• [Tâches à réaliser]
- 1) Indiquez quel rôle Karim Qayouh tient dans sa première pièce de professionnel, selon l'extrait sur son parcours.
- 2) Reprenez l'extrait sur le parcours de Karim Qayouh à la suite de sa dernière phrase.

• [Extrait à lire]
□ □ □ □ □ □ □
Nordey, Pelly, Spielberg
De plaisir, il ne se départira jamais. C'est son moteur. À la sortie de l'école, les rôles s'enchaînent. Dans sa première pièce de professionnel, il est le Roméo de la version de Jean-Paul Lucet (ancien directeur du théâtre des Célestins). Puis goûte à l'arène extraordinaire qu'est l'amphithéâtre de Fourvière avec Jules César (par Claude Lulé en 2002). Il en parle encore comme d'une «superbe expérience où, grâce à l'acoustique, on peut jouer l'intime sans pousser la voix face à 3500 personnes». Les rencontres se multiplient. Karim Qayouh ne se fige pas dans un lieu mais virevolte au TNB de Rennes, au Théâtre Gérard Philipe à Saint-Denis avec Stanislas Nordey (deux spectacles ensemble), croise Jean-Christophe Hembert (qui le met en scène à deux reprises et l'embarque pour un épisode de Kaamelott) et surtout Laurent Pelly. En 2000-2001, Karim joue Oum, hommage à Oum Kalsoum par Lofti Achour. Le spectacle passe par Grenoble où Laurent Pelly, alors directeur du Centre Dramatique National des Alpes, va le voir et l'embarque dans ses aventures. Ils feront Le Voyage de Monsieur Perrichon, Le Roi nu et d'autres dont Sindbad le Marin très récemment. Plus boulimique encore de travail que lui, Karim parle de Pelly avec affection : «il est à la confluence de l'être humain et de la machine, en mouvement perpétuel». Dans ce tourbillon, Karim n'a pas toujours le temps de s'apercevoir de ce qui lui arrive, comme ce rôle dans Munich de Spielberg ! Il passe le casting puis l'a presque oublié quand, deux ans plus tard, son agent l'appelle pour lui dire qu'il est retenu. «J'ai cru à une blague». Et le voilà parti pour trois semaines de présence sur l'île de Malte dont cinq jours de tournage avec Daniel Craig notamment. Émouvante et passionnante expérience au cœur du méticuleux système américain dit-il avec le recul. Et les réactions dans l'entourage ? «Ma mère n'était pas très contente que je joue un méchant. Ce qui compte pour elle, c'est que mon col de chemise soit propre» dit-il en riant !
□ □ □ □ □ □ □
(Entrées du jeu de données)
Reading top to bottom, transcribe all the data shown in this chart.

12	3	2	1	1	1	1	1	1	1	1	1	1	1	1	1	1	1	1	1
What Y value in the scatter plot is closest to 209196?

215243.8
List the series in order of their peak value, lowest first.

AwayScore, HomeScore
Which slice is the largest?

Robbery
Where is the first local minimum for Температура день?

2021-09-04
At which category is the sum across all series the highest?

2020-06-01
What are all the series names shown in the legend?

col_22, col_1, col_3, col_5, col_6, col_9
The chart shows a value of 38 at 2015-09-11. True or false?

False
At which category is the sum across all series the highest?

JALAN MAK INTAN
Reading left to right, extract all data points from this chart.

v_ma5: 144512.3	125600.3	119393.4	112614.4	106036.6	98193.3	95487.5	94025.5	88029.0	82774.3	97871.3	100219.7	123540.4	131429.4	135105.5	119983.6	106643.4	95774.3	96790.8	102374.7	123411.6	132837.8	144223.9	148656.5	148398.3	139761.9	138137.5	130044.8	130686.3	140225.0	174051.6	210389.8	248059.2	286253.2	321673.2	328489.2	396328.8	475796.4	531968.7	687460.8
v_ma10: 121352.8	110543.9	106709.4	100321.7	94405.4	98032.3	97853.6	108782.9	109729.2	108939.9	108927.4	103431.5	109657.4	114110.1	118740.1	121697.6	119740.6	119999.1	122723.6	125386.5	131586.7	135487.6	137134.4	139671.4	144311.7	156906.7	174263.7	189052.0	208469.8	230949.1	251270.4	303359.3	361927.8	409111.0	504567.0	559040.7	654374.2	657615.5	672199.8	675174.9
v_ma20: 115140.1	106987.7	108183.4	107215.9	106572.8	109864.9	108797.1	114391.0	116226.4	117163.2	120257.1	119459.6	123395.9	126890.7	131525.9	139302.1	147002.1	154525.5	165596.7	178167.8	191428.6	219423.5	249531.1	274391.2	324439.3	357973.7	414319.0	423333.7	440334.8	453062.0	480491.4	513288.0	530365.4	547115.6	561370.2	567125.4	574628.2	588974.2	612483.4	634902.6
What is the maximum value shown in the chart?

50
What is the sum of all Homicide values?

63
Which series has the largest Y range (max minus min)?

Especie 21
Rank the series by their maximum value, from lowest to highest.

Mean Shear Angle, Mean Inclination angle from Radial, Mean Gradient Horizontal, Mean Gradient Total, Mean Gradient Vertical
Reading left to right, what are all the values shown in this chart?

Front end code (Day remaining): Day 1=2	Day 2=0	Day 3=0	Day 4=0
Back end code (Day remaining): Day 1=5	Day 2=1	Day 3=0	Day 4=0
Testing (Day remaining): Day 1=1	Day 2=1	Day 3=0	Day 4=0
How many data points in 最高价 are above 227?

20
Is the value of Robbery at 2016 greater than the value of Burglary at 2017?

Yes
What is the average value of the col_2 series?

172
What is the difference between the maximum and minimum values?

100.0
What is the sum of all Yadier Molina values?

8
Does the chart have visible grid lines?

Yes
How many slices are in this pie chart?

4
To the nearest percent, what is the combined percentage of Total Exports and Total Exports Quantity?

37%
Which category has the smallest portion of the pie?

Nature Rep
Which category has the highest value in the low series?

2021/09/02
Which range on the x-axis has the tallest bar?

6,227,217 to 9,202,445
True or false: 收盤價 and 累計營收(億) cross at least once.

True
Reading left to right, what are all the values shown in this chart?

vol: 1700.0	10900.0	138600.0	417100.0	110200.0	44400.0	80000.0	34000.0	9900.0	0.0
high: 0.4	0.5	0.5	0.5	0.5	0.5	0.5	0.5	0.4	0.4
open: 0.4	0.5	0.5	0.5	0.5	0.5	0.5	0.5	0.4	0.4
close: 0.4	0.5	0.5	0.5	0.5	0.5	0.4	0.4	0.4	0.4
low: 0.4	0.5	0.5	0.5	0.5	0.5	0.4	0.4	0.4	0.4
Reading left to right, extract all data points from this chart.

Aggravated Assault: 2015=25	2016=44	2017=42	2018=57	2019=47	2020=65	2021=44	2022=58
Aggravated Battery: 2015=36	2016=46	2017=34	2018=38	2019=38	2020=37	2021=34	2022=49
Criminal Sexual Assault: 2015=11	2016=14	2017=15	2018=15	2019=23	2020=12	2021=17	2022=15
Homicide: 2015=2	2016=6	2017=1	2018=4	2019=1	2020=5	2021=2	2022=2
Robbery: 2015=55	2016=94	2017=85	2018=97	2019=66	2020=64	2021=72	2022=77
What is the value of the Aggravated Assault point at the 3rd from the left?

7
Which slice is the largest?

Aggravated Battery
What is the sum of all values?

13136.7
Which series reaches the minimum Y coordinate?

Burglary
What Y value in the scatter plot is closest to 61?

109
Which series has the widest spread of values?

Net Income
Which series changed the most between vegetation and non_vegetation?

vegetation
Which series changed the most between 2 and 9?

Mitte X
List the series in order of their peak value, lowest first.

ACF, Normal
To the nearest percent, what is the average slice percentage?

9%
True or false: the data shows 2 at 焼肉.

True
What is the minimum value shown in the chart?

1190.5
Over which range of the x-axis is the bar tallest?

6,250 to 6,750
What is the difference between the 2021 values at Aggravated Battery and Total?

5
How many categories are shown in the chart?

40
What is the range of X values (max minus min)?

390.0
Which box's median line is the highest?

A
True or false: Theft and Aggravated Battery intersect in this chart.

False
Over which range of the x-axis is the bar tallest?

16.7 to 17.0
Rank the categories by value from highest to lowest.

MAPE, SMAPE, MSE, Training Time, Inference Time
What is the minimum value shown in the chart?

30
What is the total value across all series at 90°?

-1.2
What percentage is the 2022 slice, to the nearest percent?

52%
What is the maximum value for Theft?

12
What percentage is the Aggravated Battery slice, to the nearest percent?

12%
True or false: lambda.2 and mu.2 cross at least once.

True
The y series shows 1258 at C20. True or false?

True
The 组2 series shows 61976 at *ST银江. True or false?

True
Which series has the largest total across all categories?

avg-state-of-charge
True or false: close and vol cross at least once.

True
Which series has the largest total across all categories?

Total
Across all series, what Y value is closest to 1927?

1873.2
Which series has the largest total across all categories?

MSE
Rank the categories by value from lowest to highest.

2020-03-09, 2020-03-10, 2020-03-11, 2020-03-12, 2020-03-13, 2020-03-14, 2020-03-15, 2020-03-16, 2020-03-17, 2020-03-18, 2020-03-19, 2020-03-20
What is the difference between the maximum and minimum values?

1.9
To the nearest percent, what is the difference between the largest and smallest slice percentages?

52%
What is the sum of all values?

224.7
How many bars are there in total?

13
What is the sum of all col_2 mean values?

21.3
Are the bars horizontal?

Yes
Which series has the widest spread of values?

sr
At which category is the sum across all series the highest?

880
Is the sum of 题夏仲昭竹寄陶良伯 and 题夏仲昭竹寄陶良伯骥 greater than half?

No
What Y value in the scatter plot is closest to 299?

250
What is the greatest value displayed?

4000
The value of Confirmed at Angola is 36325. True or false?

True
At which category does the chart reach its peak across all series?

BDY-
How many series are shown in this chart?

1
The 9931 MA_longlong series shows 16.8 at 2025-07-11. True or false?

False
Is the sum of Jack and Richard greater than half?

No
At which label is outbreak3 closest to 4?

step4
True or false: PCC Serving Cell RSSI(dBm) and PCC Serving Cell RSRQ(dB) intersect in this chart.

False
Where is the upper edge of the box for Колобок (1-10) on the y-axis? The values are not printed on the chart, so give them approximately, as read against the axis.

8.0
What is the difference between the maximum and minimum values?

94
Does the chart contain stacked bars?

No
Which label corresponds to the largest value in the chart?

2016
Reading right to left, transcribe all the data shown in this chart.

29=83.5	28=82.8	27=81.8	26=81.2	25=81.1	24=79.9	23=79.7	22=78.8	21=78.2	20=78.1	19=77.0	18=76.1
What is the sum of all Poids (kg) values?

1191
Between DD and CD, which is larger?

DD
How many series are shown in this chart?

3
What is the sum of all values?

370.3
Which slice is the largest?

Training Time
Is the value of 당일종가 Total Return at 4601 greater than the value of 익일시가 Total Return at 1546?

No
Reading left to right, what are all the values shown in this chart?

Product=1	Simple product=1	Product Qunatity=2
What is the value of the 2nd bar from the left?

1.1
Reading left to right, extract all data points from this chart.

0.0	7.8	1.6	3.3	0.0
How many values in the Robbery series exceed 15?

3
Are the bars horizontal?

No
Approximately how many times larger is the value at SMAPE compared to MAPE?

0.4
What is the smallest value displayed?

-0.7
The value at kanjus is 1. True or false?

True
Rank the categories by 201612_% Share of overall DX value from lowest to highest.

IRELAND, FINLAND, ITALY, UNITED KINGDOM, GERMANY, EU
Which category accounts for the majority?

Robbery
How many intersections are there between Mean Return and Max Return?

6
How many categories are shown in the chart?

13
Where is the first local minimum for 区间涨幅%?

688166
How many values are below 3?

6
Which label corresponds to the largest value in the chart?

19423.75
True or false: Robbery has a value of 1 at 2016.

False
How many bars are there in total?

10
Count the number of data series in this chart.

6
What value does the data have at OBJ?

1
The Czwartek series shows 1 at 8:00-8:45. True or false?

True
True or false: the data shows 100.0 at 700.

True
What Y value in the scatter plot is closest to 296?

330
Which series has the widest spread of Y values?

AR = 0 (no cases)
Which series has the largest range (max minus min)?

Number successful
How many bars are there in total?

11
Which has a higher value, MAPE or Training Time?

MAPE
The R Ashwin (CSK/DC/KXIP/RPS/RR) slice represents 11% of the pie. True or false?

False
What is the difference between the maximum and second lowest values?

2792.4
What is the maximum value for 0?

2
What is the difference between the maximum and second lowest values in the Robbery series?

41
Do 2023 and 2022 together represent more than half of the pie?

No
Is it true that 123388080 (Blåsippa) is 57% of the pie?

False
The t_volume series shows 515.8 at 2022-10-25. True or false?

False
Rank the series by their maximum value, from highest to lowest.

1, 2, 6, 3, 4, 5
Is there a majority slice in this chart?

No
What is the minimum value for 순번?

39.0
□ □ □ □ □ □ □
• [Résultats de l'exercice]
- 1) Il joue Roméo, dans la version de Jean-Paul Lucet.

- 2)
Retour aux sources
Il y a deux ans, il change de nom, laisse celui de l'état civil pour adopter celui de sa grand-mère, Demnatt. «J'avais besoin de me ré-inventer, de me re-frabriquer». Après avoir joué la carté de l'immersion totale des metteurs en scène avec qui il travaillait et s'être approprié leurs univers, il crée le sien et assume seul Brûler, son premier texte dont il est donc auteur mais aussi acteur et metteur en scène. Avec le soutien sans faille de la municipalité de Roanne, il monte ce spectacle sur la vie chaloupée entre ici (la France) et là-bas (le Maroc), entre le désir de partir et la volonté de se construire sur ses propres terres avec les difficultés afférentes. «Je souhaite parler de la jeunesse actuelle qui n'arrive pas à trouver de perspective d'avenir dans son pays. Le cynisme et la corruption des dirigeants ont, sur le peuple, des effets destructeurs. Les familles se séparent physiquement avec l'immigration clandestine». Ce ne sont pas les puissants qui l'intéressent mais la manière dont les populations se débrouillent plus ou moins avec ces politiques. Un jour, peut-être, ce spectacle passera par le Maroc. «C'est tout à fait possible mais pas encore prévu». En attendant, il a d'autres projets : écrire encore, mettre en scène Les Présidentes de Werner Schwab et rejouer sous la direction de Pelly. Le temps n'attend pas.